ACLS Names 40 New Emerging Voices Fellows
The American Council of Learned Societies (ACLS) has proudly named 40 new Emerging Voices Fellows for 2022.
Launched in 2020, the ACLS Emerging Voices Fellowship Program supports early-career scholars in the humanities and interpretive social sciences facing a challenging academic job market by enabling them to take up positions with members of the ACLS Research University Consortium. The program supports a vanguard of scholars whose voices, perspectives, and broad visions will strengthen institutions of higher education and humanistic disciplines in the years to come.
Following the success of the first two competitions of the program, the Emerging Voices Fellowship has been redesigned for this third and final cohort to best serve those who received their doctorates just before or during the COVID-19 pandemic.

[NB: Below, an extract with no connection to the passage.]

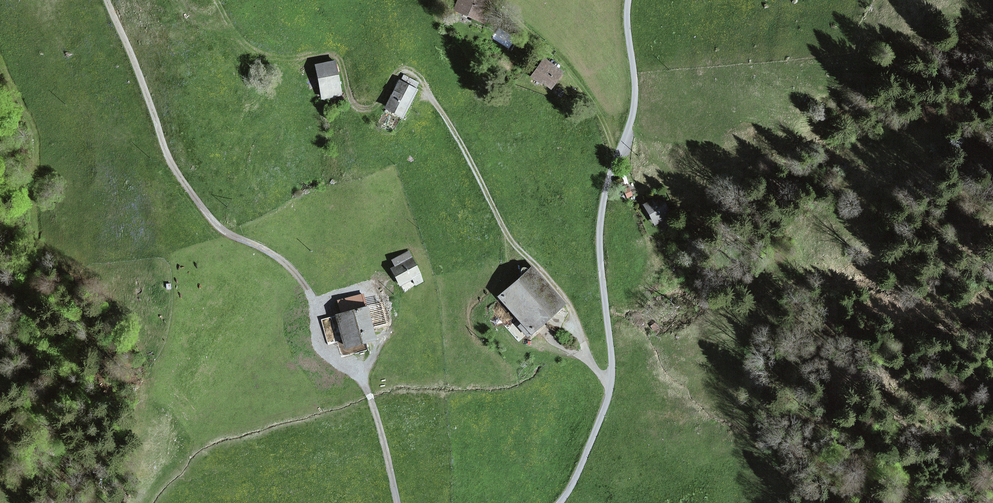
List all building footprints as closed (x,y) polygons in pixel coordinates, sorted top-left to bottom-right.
[(473,20),(483,24),(492,4),(483,0),(461,0),(457,8),(475,16),(473,20)] [(540,82),(542,80),(551,87),(561,72),(544,59),(532,75),(540,82)] [(316,65),(322,98),(341,94),(335,61),(316,65)] [(404,75),(387,107),(402,115),(419,82),(404,75)] [(623,190),(626,197),(631,195),(628,188),(623,190)] [(644,205),(654,223),(669,215),(659,197),(644,205)] [(416,283),(422,280),(408,253),(394,260),(397,266),(393,268),(400,282),(412,276),(416,283)] [(558,331),(568,313),(530,270),(501,297),(524,323),(519,327),(526,335),(543,320),(547,326),(558,331)] [(356,351),(354,345),(374,339),(362,294),(337,301),(341,314),(338,315),(349,353),(356,351)]
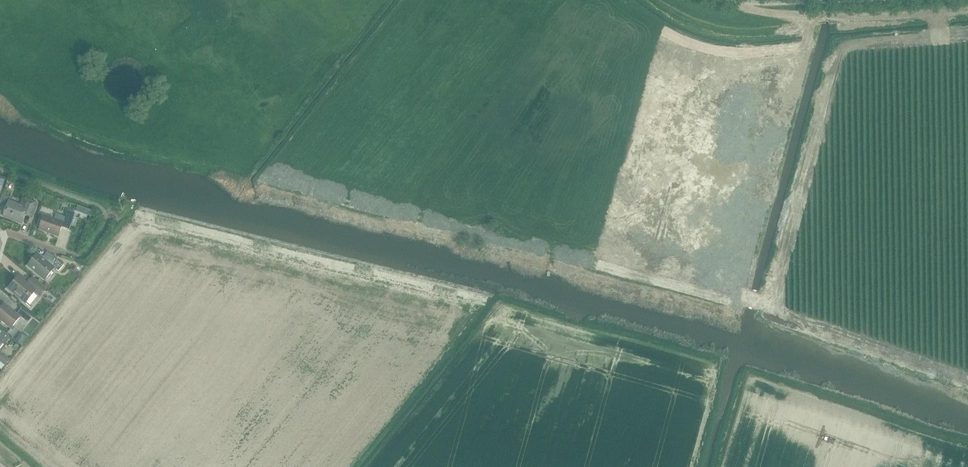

The program now offers two-year residential fellowships at an ACLS Consortium University for academic years 2022-23 and 2023-24. To help fellows meet the requirements of the academy as it exists today and equip them with the institutional knowledge to chart their path as tomorrow’s leaders, ACLS has introduced a new ACLS-sponsored colloquium on entering the professoriate for the fellows’ first year. In the second year, they will join projects at their host institution in a limited, pre-arranged capacity, such as assisting in organizing public events, contributing to institutional research, or leading a workshop for doctoral students.
At the same time, the program focus remains supporting and sustaining emerging scholars who are “both-and”: both outstanding scholars and effective communicators to diverse audiences inside and/or outside the classroom. Fellows will receive an increased stipend of $65,000 per year plus benefits, a one-time relocation allowance of $3,000, and $3,500 annually in discretionary funding for research, travel, books, computers, childcare, or other expenses.
“As new and recent PhDs – the future of the academy – face an extremely challenging academic job market, we thank the member institutions of our Research University Consortium for providing mentorship and community for the Fellows,” said ACLS President Joy Connolly. “We also thank our donors for helping to make this program possible. As we bring the Emerging Voices Fellowship to a close, rest assured that support for this especially vulnerable group is a top priority for us.”
Learn more about the 2022 Emerging Voices Fellows.
Selected from more than 250 scholars, the 2022 Emerging Voices Fellows were selected through a multi-stage peer review process that brought expertise from a diverse panel of scholars representing a variety of humanities and interpretive social science disciplines.
These outstanding scholars are institutionally and demographically diverse, exemplifying a program that aims to sustain voices that the academy urgently needs in the coming years. ACLS is proud to report that 65% are scholars of color, 35% are Black or Latinx, and nearly 45% are first generation scholars.
Since launching in summer 2020, the Emerging Voices Fellowship program has supported 133 early career scholars, many of whom are scholars of color, scholars from low-income and unconventional backgrounds, and scholars who have taken on extraordinary roles in graduate school (including those who have organized public art exhibits, taught in prison education programs, and managed research support groups).
The Emerging Voices Fellowship is funded through the ACLS endowment, which has benefited from the generous support of esteemed institutions and individuals including the Mellon Foundation, Arcadia Charitable Trust, the National Endowment for the Humanities, the ACLS Research University Consortium and college and university Associates, past fellows, and friends of ACLS.